Kendilerini iki âlemde de saadete ulaştıracak bir değerler sistemine sahip olan Müslümanlar, bir asrı aşkındır materyalist kültürün kuşatması altında yaşamakta ve ne yazık ki tepkilerini kaybetmekteler. Müslümanlar bölgeye bir virüs gibi yayılan güç odaklarını gözlerinde o kadar büyüttüler ki, onurlu bir duruş sergilemek yerine boyun eğdiler ve yavaş yavaş dönüştüler. Vicdanlarını susturdular, nefislerini besleyerek ortama uyum sağlamaya ve öz kimliklerinden uzaklaşmaya başladılar. Yolunda gitmeyen bir şeyler vardı, bunun farkındaydılar fakat gözlerini iç dünyalarına çevirip ne yaptık ya da ne yapmalıydık diye sormaktan kaçındılar ve sorunu tamamen karşı tarafa yıkıp işin içinden çıkmaya çalıştılar. Ama olmadı, olamazdı ayağımıza baskı ile giydirilen bu ayakkabı bize ait değildi…
Rabbimiz muhtemel iç ve dış tehlikeleri elbette biliyor ve siperlerimize yani göğsümüzde taşıdığımız “öz”e ve vahyin gücüne işaret ediyor. Rabbimiz misafiri olduğumuz dünya hayatında nasıl bir hayat süreceğimiz ve tehlikeler karşısında nasıl bir tavır alacağımız konusunda yön gösteriyor ve yolu hak olanın kaybetmeyeceğini belirtiyor. Rabbimiz göğüslerimizde taşıdığımız imana, öze ve kirlenmemiş niyetlere vurgu yapıyor. Nitekim bahşedilen bu öz sevgi ile yoğrulmuştur dolayısıyla kötülüğe meylettiğimizde üzeri perdeleniyor ve yavaş yavaş körleşmeye başlıyoruz. Böyle durumlarda vicdanımız susuyor, zihnimiz bulanıyor ve önümüzü göremez hale geliyoruz.

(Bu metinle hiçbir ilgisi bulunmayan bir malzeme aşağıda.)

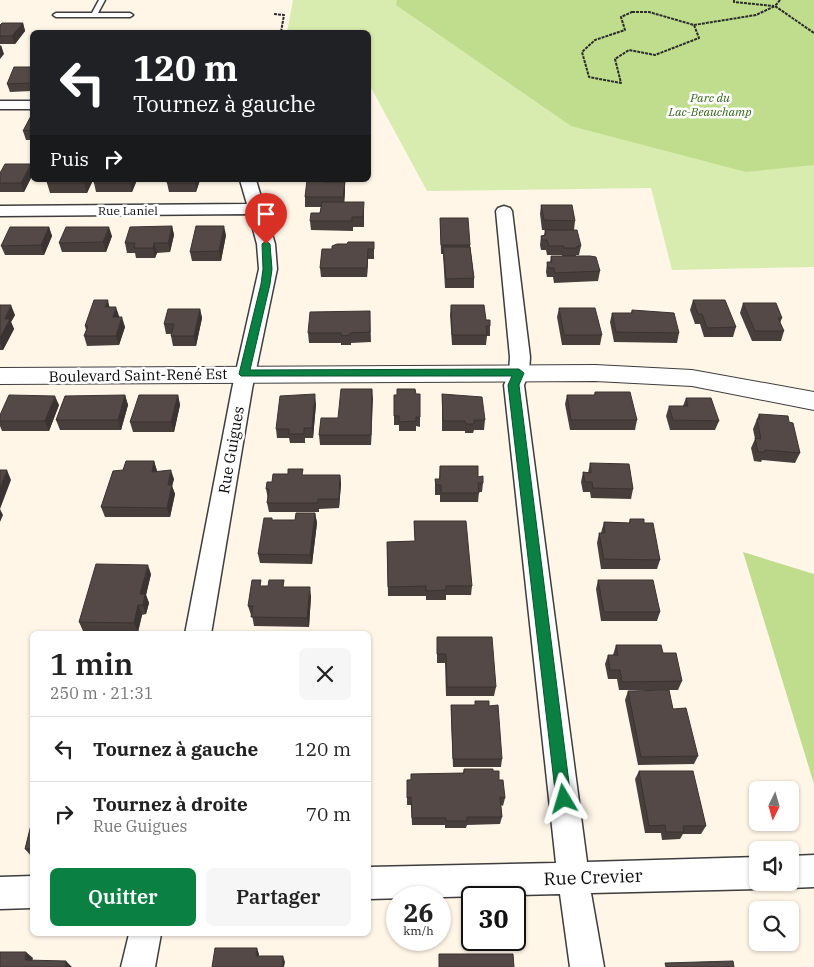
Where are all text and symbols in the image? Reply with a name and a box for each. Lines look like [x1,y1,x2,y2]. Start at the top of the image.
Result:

Uzun sözün kısası şu; Rabbimiz bizden içimizdeki özü korumamızı ve olayları irademizin süzgecinden geçirerek tavrımızı haktan yana almamızı istiyor. Rabbimiz bizden öz bilincimizi, vicdani hassasiyetimizi korumamızı istiyor ve bunun tabiatımıza en uygun yaşam tarzı olduğunu haber veriyor. Rabbimiz iki âlemde de geçerli olacak saadet formüllerini sunuyor ve bu formülleri korumamızı istiyor.
Fatma Tuncer.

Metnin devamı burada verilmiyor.